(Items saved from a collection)
━━━━
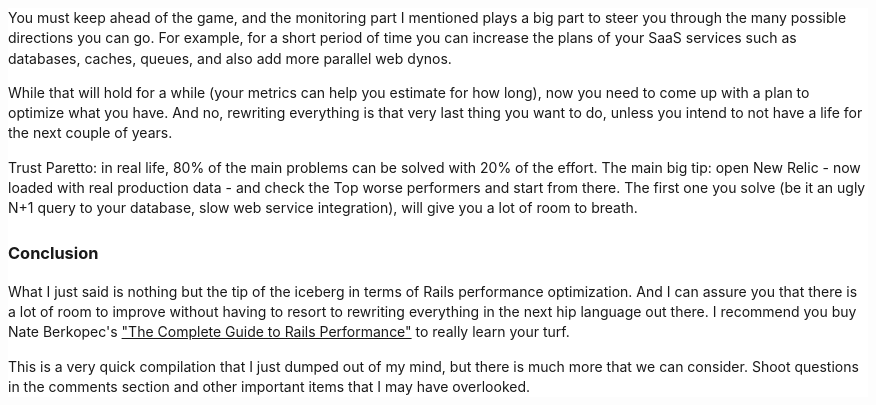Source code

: <p>You must keep ahead of the game, and the monitoring part I mentioned plays a big part to steer you through the many possible directions you can go. For example, for a short period of time you can increase the plans of your SaaS services such as databases, caches, queues, and also add more parallel web dynos.</p>
<p>While that will hold for a while (your metrics can help you estimate for how long), now you need to come up with a plan to optimize what you have. And no, rewriting everything is that very last thing you want to do, unless you intend to not have a life for the next couple of years.</p>
<p>Trust Paretto: in real life, 80% of the main problems can be solved with 20% of the effort. The main big tip: open New Relic - now loaded with real production data - and check the Top worse performers and start from there. The first one you solve (be it an ugly N+1 query to your database, slow web service integration), will give you a lot of room to breath.</p>
<h3>Conclusion</h3>
<p>What I just said is nothing but the tip of the iceberg in terms of Rails performance optimization. And I can assure you that there is a lot of room to improve without having to resort to rewriting everything in the next hip language out there. I recommend you buy Nate Berkopec's <a href="https://www.railsspeed.com/">"The Complete Guide to Rails Performance"</a> to really learn your turf.</p>
<p>This is a very quick compilation that I just dumped out of my mind, but there is much more that we can consider. Shoot questions in the comments section and other important items that I may have overlooked.</p>
<p></p>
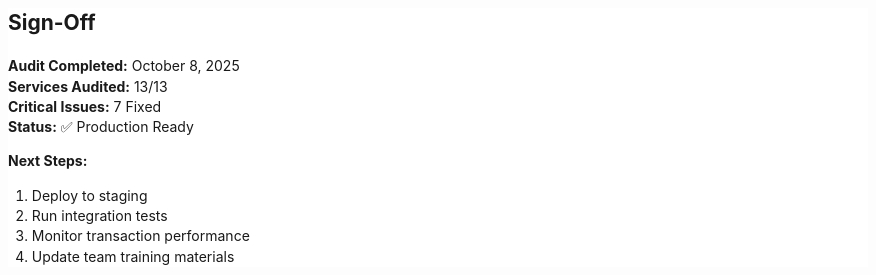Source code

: ## Sign-Off

**Audit Completed:** October 8, 2025  
**Services Audited:** 13/13  
**Critical Issues:** 7 Fixed  
**Status:** ✅ Production Ready

**Next Steps:**

1. Deploy to staging
2. Run integration tests
3. Monitor transaction performance
4. Update team training materials

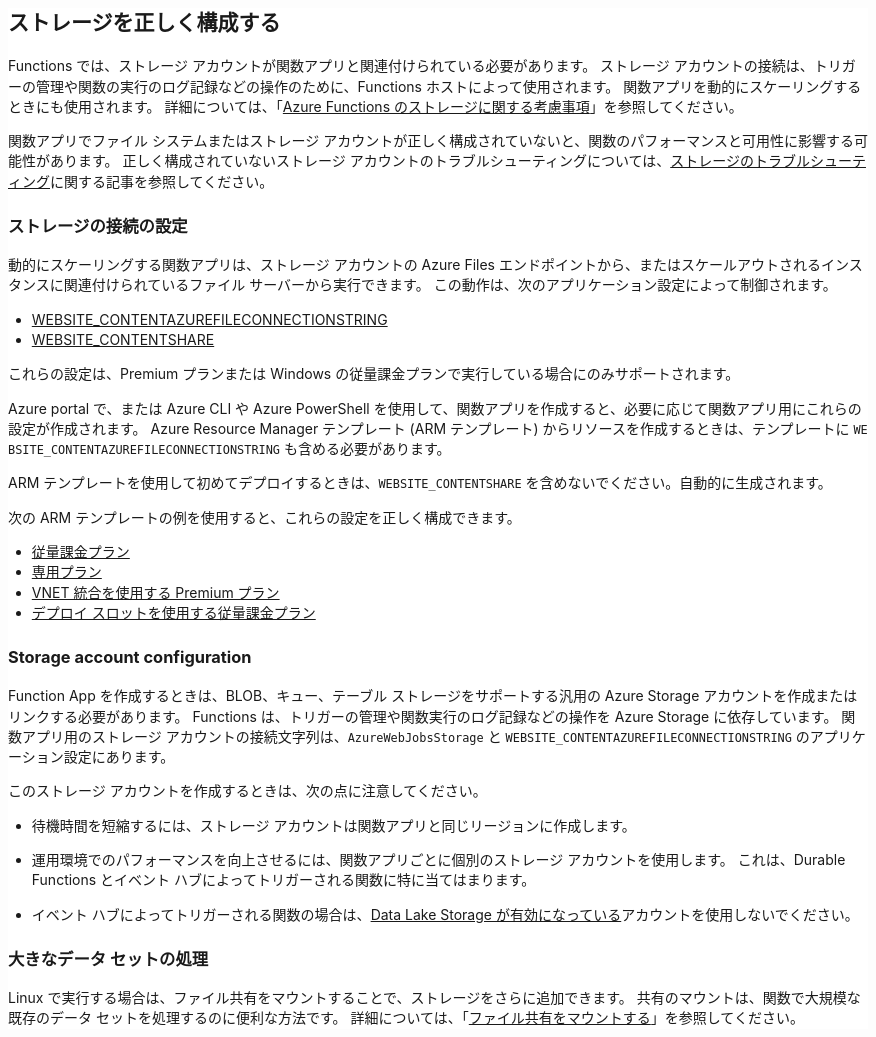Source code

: ## <a name="configure-storage-correctly"></a>ストレージを正しく構成する

Functions では、ストレージ アカウントが関数アプリと関連付けられている必要があります。 ストレージ アカウントの接続は、トリガーの管理や関数の実行のログ記録などの操作のために、Functions ホストによって使用されます。 関数アプリを動的にスケーリングするときにも使用されます。 詳細については、「[Azure Functions のストレージに関する考慮事項](storage-considerations.md)」を参照してください。

関数アプリでファイル システムまたはストレージ アカウントが正しく構成されていないと、関数のパフォーマンスと可用性に影響する可能性があります。 正しく構成されていないストレージ アカウントのトラブルシューティングについては、[ストレージのトラブルシューティング](functions-recover-storage-account.md)に関する記事を参照してください。 

### <a name="storage-connection-settings"></a>ストレージの接続の設定

動的にスケーリングする関数アプリは、ストレージ アカウントの Azure Files エンドポイントから、またはスケールアウトされるインスタンスに関連付けられているファイル サーバーから実行できます。 この動作は、次のアプリケーション設定によって制御されます。

+ [WEBSITE_CONTENTAZUREFILECONNECTIONSTRING](functions-app-settings.md#website_contentazurefileconnectionstring)
+ [WEBSITE_CONTENTSHARE](functions-app-settings.md#website_contentshare)

これらの設定は、Premium プランまたは Windows の従量課金プランで実行している場合にのみサポートされます。

Azure portal で、または Azure CLI や Azure PowerShell を使用して、関数アプリを作成すると、必要に応じて関数アプリ用にこれらの設定が作成されます。 Azure Resource Manager テンプレート (ARM テンプレート) からリソースを作成するときは、テンプレートに `WEBSITE_CONTENTAZUREFILECONNECTIONSTRING` も含める必要があります。 

ARM テンプレートを使用して初めてデプロイするときは、`WEBSITE_CONTENTSHARE` を含めないでください。自動的に生成されます。   

次の ARM テンプレートの例を使用すると、これらの設定を正しく構成できます。

+ [従量課金プラン](https://azure.microsoft.com/resources/templates/function-app-create-dynamic/)
+ [専用プラン](https://azure.microsoft.com/resources/templates/function-app-create-dedicated/)
+ [VNET 統合を使用する Premium プラン](https://azure.microsoft.com/resources/templates/function-premium-vnet-integration/)
+ [デプロイ スロットを使用する従量課金プラン](https://azure.microsoft.com/resources/templates/function-app-create-dynamic-slot/)

### <a name="storage-account-configuration"></a>Storage account configuration

Function App を作成するときは、BLOB、キュー、テーブル ストレージをサポートする汎用の Azure Storage アカウントを作成またはリンクする必要があります。 Functions は、トリガーの管理や関数実行のログ記録などの操作を Azure Storage に依存しています。 関数アプリ用のストレージ アカウントの接続文字列は、`AzureWebJobsStorage` と `WEBSITE_CONTENTAZUREFILECONNECTIONSTRING` のアプリケーション設定にあります。

このストレージ アカウントを作成するときは、次の点に注意してください。 

+ 待機時間を短縮するには、ストレージ アカウントは関数アプリと同じリージョンに作成します。

+ 運用環境でのパフォーマンスを向上させるには、関数アプリごとに個別のストレージ アカウントを使用します。 これは、Durable Functions とイベント ハブによってトリガーされる関数に特に当てはまります。 

+ イベント ハブによってトリガーされる関数の場合は、[Data Lake Storage が有効になっている](https://github.com/Azure/azure-functions-eventhubs-extension/issues/81)アカウントを使用しないでください。

### <a name="handling-large-data-sets"></a>大きなデータ セットの処理

Linux で実行する場合は、ファイル共有をマウントすることで、ストレージをさらに追加できます。 共有のマウントは、関数で大規模な既存のデータ セットを処理するのに便利な方法です。 詳細については、「[ファイル共有をマウントする](storage-considerations.md#mount-file-shares)」を参照してください。
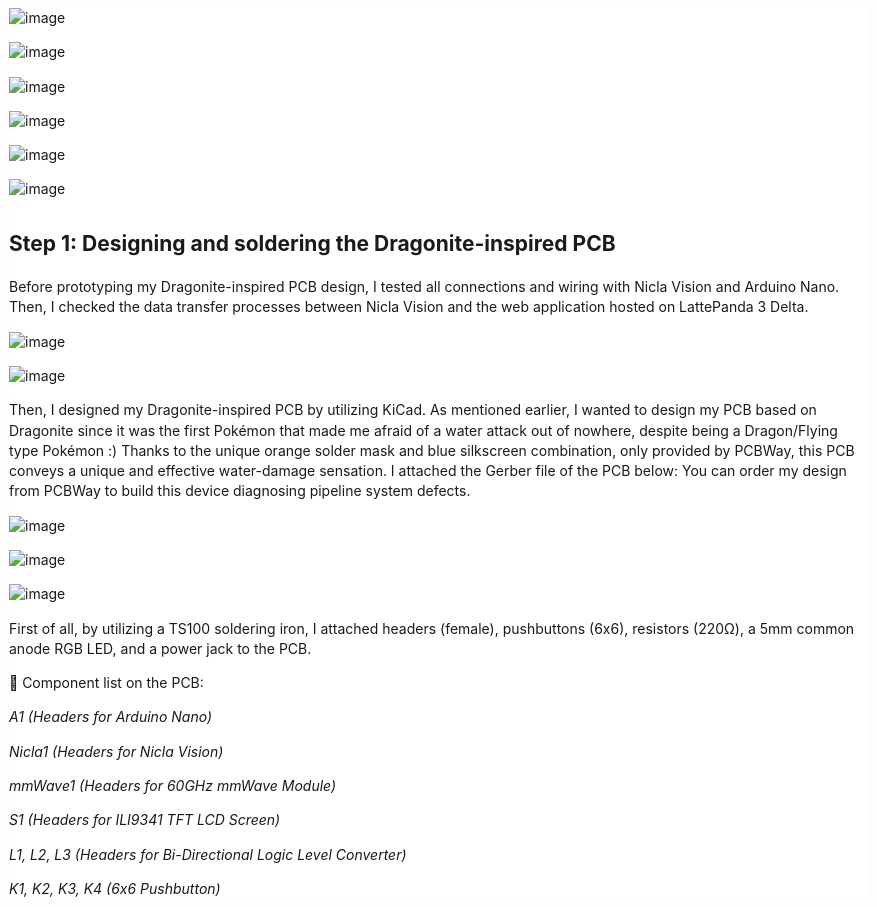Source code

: ![image](../.gitbook/assets/ai-pipeline-inspection-mmwave/run\_2.jpg)

![image](../.gitbook/assets/ai-pipeline-inspection-mmwave/finished\_5.jpg)

![image](../.gitbook/assets/ai-pipeline-inspection-mmwave/gif\_run\_2.gif)

![image](../.gitbook/assets/ai-pipeline-inspection-mmwave/web\_app\_work\_2.png)

![image](../.gitbook/assets/ai-pipeline-inspection-mmwave/web\_app\_work\_4.png)

![image](../.gitbook/assets/ai-pipeline-inspection-mmwave/web\_app\_work\_7.png)

## Step 1: Designing and soldering the Dragonite-inspired PCB

Before prototyping my Dragonite-inspired PCB design, I tested all connections and wiring with Nicla Vision and Arduino Nano. Then, I checked the data transfer processes between Nicla Vision and the web application hosted on LattePanda 3 Delta.

![image](../.gitbook/assets/ai-pipeline-inspection-mmwave/breadboard\_1.jpg)

![image](../.gitbook/assets/ai-pipeline-inspection-mmwave/breadboard\_2.jpg)

Then, I designed my Dragonite-inspired PCB by utilizing KiCad. As mentioned earlier, I wanted to design my PCB based on Dragonite since it was the first Pokémon that made me afraid of a water attack out of nowhere, despite being a Dragon/Flying type Pokémon :) Thanks to the unique orange solder mask and blue silkscreen combination, only provided by PCBWay, this PCB conveys a unique and effective water-damage sensation. I attached the Gerber file of the PCB below: You can order my design from PCBWay to build this device diagnosing pipeline system defects.

![image](../.gitbook/assets/ai-pipeline-inspection-mmwave/PCB\_1.jpg)

![image](../.gitbook/assets/ai-pipeline-inspection-mmwave/PCB\_2.jpg)

![image](../.gitbook/assets/ai-pipeline-inspection-mmwave/PCB\_3.jpg)

First of all, by utilizing a TS100 soldering iron, I attached headers (female), pushbuttons (6x6), resistors (220Ω), a 5mm common anode RGB LED, and a power jack to the PCB.

📌 Component list on the PCB:

_A1 (Headers for Arduino Nano)_

_Nicla1 (Headers for Nicla Vision)_

_mmWave1 (Headers for 60GHz mmWave Module)_

_S1 (Headers for ILI9341 TFT LCD Screen)_

_L1, L2, L3 (Headers for Bi-Directional Logic Level Converter)_

_K1, K2, K3, K4 (6x6 Pushbutton)_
━━━━
Task prompt |
Copy out the text of every item above word for word, leaving the pictures out of your answer.

Written response |
Source code

: <p>You must keep ahead of the game, and the monitoring part I mentioned plays a big part to steer you through the many possible directions you can go. For example, for a short period of time you can increase the plans of your SaaS services such as databases, caches, queues, and also add more parallel web dynos.</p>
<p>While that will hold for a while (your metrics can help you estimate for how long), now you need to come up with a plan to optimize what you have. And no, rewriting everything is that very last thing you want to do, unless you intend to not have a life for the next couple of years.</p>
<p>Trust Paretto: in real life, 80% of the main problems can be solved with 20% of the effort. The main big tip: open New Relic - now loaded with real production data - and check the Top worse performers and start from there. The first one you solve (be it an ugly N+1 query to your database, slow web service integration), will give you a lot of room to breath.</p>
<h3>Conclusion</h3>
<p>What I just said is nothing but the tip of the iceberg in terms of Rails performance optimization. And I can assure you that there is a lot of room to improve without having to resort to rewriting everything in the next hip language out there. I recommend you buy Nate Berkopec's <a href="https://www.railsspeed.com/">"The Complete Guide to Rails Performance"</a> to really learn your turf.</p>
<p>This is a very quick compilation that I just dumped out of my mind, but there is much more that we can consider. Shoot questions in the comments section and other important items that I may have overlooked.</p>
<p></p>
Source code

: ## Sign-Off

**Audit Completed:** October 8, 2025  
**Services Audited:** 13/13  
**Critical Issues:** 7 Fixed  
**Status:** ✅ Production Ready

**Next Steps:**

1. Deploy to staging
2. Run integration tests
3. Monitor transaction performance
4. Update team training materials

Source code

: ## <a name="configure-storage-correctly"></a>ストレージを正しく構成する

Functions では、ストレージ アカウントが関数アプリと関連付けられている必要があります。 ストレージ アカウントの接続は、トリガーの管理や関数の実行のログ記録などの操作のために、Functions ホストによって使用されます。 関数アプリを動的にスケーリングするときにも使用されます。 詳細については、「[Azure Functions のストレージに関する考慮事項](storage-considerations.md)」を参照してください。

関数アプリでファイル システムまたはストレージ アカウントが正しく構成されていないと、関数のパフォーマンスと可用性に影響する可能性があります。 正しく構成されていないストレージ アカウントのトラブルシューティングについては、[ストレージのトラブルシューティング](functions-recover-storage-account.md)に関する記事を参照してください。 

### <a name="storage-connection-settings"></a>ストレージの接続の設定

動的にスケーリングする関数アプリは、ストレージ アカウントの Azure Files エンドポイントから、またはスケールアウトされるインスタンスに関連付けられているファイル サーバーから実行できます。 この動作は、次のアプリケーション設定によって制御されます。

+ [WEBSITE_CONTENTAZUREFILECONNECTIONSTRING](functions-app-settings.md#website_contentazurefileconnectionstring)
+ [WEBSITE_CONTENTSHARE](functions-app-settings.md#website_contentshare)

これらの設定は、Premium プランまたは Windows の従量課金プランで実行している場合にのみサポートされます。

Azure portal で、または Azure CLI や Azure PowerShell を使用して、関数アプリを作成すると、必要に応じて関数アプリ用にこれらの設定が作成されます。 Azure Resource Manager テンプレート (ARM テンプレート) からリソースを作成するときは、テンプレートに `WEBSITE_CONTENTAZUREFILECONNECTIONSTRING` も含める必要があります。 

ARM テンプレートを使用して初めてデプロイするときは、`WEBSITE_CONTENTSHARE` を含めないでください。自動的に生成されます。   

次の ARM テンプレートの例を使用すると、これらの設定を正しく構成できます。

+ [従量課金プラン](https://azure.microsoft.com/resources/templates/function-app-create-dynamic/)
+ [専用プラン](https://azure.microsoft.com/resources/templates/function-app-create-dedicated/)
+ [VNET 統合を使用する Premium プラン](https://azure.microsoft.com/resources/templates/function-premium-vnet-integration/)
+ [デプロイ スロットを使用する従量課金プラン](https://azure.microsoft.com/resources/templates/function-app-create-dynamic-slot/)

### <a name="storage-account-configuration"></a>Storage account configuration

Function App を作成するときは、BLOB、キュー、テーブル ストレージをサポートする汎用の Azure Storage アカウントを作成またはリンクする必要があります。 Functions は、トリガーの管理や関数実行のログ記録などの操作を Azure Storage に依存しています。 関数アプリ用のストレージ アカウントの接続文字列は、`AzureWebJobsStorage` と `WEBSITE_CONTENTAZUREFILECONNECTIONSTRING` のアプリケーション設定にあります。

このストレージ アカウントを作成するときは、次の点に注意してください。 

+ 待機時間を短縮するには、ストレージ アカウントは関数アプリと同じリージョンに作成します。

+ 運用環境でのパフォーマンスを向上させるには、関数アプリごとに個別のストレージ アカウントを使用します。 これは、Durable Functions とイベント ハブによってトリガーされる関数に特に当てはまります。 

+ イベント ハブによってトリガーされる関数の場合は、[Data Lake Storage が有効になっている](https://github.com/Azure/azure-functions-eventhubs-extension/issues/81)アカウントを使用しないでください。

### <a name="handling-large-data-sets"></a>大きなデータ セットの処理

Linux で実行する場合は、ファイル共有をマウントすることで、ストレージをさらに追加できます。 共有のマウントは、関数で大規模な既存のデータ セットを処理するのに便利な方法です。 詳細については、「[ファイル共有をマウントする](storage-considerations.md#mount-file-shares)」を参照してください。
Source code

: ![image](../.gitbook/assets/ai-pipeline-inspection-mmwave/run\_2.jpg)

![image](../.gitbook/assets/ai-pipeline-inspection-mmwave/finished\_5.jpg)

![image](../.gitbook/assets/ai-pipeline-inspection-mmwave/gif\_run\_2.gif)

![image](../.gitbook/assets/ai-pipeline-inspection-mmwave/web\_app\_work\_2.png)

![image](../.gitbook/assets/ai-pipeline-inspection-mmwave/web\_app\_work\_4.png)

![image](../.gitbook/assets/ai-pipeline-inspection-mmwave/web\_app\_work\_7.png)

## Step 1: Designing and soldering the Dragonite-inspired PCB

Before prototyping my Dragonite-inspired PCB design, I tested all connections and wiring with Nicla Vision and Arduino Nano. Then, I checked the data transfer processes between Nicla Vision and the web application hosted on LattePanda 3 Delta.

![image](../.gitbook/assets/ai-pipeline-inspection-mmwave/breadboard\_1.jpg)

![image](../.gitbook/assets/ai-pipeline-inspection-mmwave/breadboard\_2.jpg)

Then, I designed my Dragonite-inspired PCB by utilizing KiCad. As mentioned earlier, I wanted to design my PCB based on Dragonite since it was the first Pokémon that made me afraid of a water attack out of nowhere, despite being a Dragon/Flying type Pokémon :) Thanks to the unique orange solder mask and blue silkscreen combination, only provided by PCBWay, this PCB conveys a unique and effective water-damage sensation. I attached the Gerber file of the PCB below: You can order my design from PCBWay to build this device diagnosing pipeline system defects.

![image](../.gitbook/assets/ai-pipeline-inspection-mmwave/PCB\_1.jpg)

![image](../.gitbook/assets/ai-pipeline-inspection-mmwave/PCB\_2.jpg)

![image](../.gitbook/assets/ai-pipeline-inspection-mmwave/PCB\_3.jpg)

First of all, by utilizing a TS100 soldering iron, I attached headers (female), pushbuttons (6x6), resistors (220Ω), a 5mm common anode RGB LED, and a power jack to the PCB.

📌 Component list on the PCB:

_A1 (Headers for Arduino Nano)_

_Nicla1 (Headers for Nicla Vision)_

_mmWave1 (Headers for 60GHz mmWave Module)_

_S1 (Headers for ILI9341 TFT LCD Screen)_

_L1, L2, L3 (Headers for Bi-Directional Logic Level Converter)_

_K1, K2, K3, K4 (6x6 Pushbutton)_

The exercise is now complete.